#### [Problem description]
From the entries, return every line where the string "Shadows" shows up.

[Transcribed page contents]

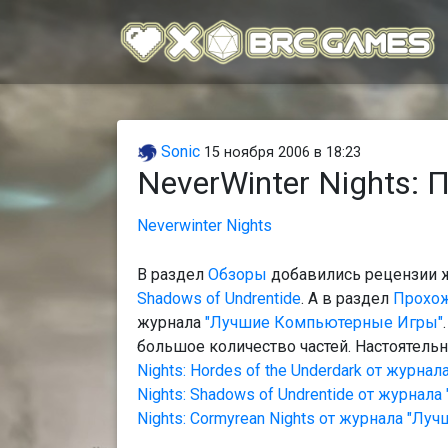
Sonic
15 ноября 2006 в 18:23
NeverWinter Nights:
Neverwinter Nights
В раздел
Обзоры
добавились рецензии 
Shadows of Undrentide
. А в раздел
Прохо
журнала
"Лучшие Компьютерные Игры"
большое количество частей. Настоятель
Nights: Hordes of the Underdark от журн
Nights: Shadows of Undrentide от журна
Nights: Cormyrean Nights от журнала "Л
==
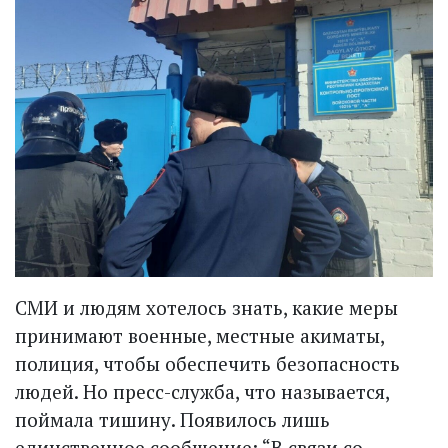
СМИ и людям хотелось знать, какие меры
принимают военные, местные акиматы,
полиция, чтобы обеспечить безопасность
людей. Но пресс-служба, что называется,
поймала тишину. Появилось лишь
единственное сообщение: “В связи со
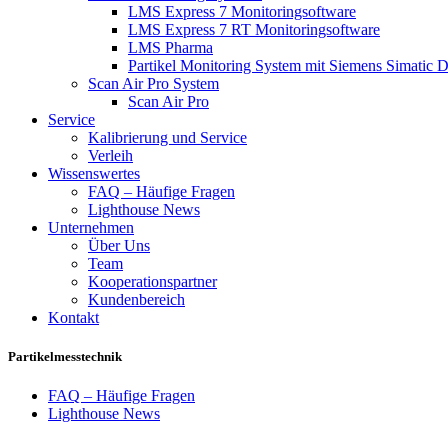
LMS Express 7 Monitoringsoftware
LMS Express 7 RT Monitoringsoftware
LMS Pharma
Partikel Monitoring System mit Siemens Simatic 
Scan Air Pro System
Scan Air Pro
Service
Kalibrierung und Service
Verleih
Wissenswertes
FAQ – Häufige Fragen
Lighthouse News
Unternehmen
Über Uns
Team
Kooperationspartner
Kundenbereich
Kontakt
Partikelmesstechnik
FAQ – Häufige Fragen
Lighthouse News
---
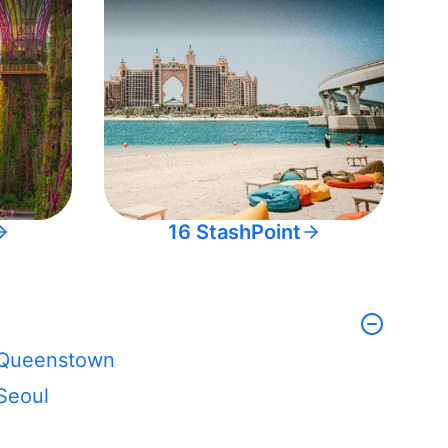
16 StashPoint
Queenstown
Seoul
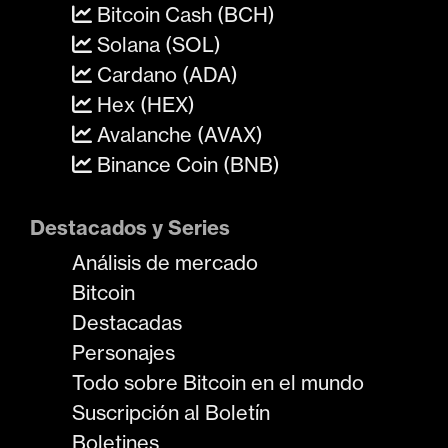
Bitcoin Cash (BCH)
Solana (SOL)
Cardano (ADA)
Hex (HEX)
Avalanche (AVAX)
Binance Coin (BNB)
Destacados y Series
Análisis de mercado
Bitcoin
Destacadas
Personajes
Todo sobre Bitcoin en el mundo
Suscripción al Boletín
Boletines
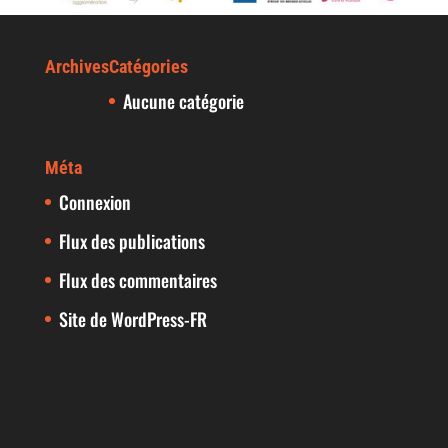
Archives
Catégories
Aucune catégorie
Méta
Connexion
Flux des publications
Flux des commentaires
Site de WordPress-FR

#### [Solution]
Shadows of Undrentide
Nights: Shadows of Undrentide от журна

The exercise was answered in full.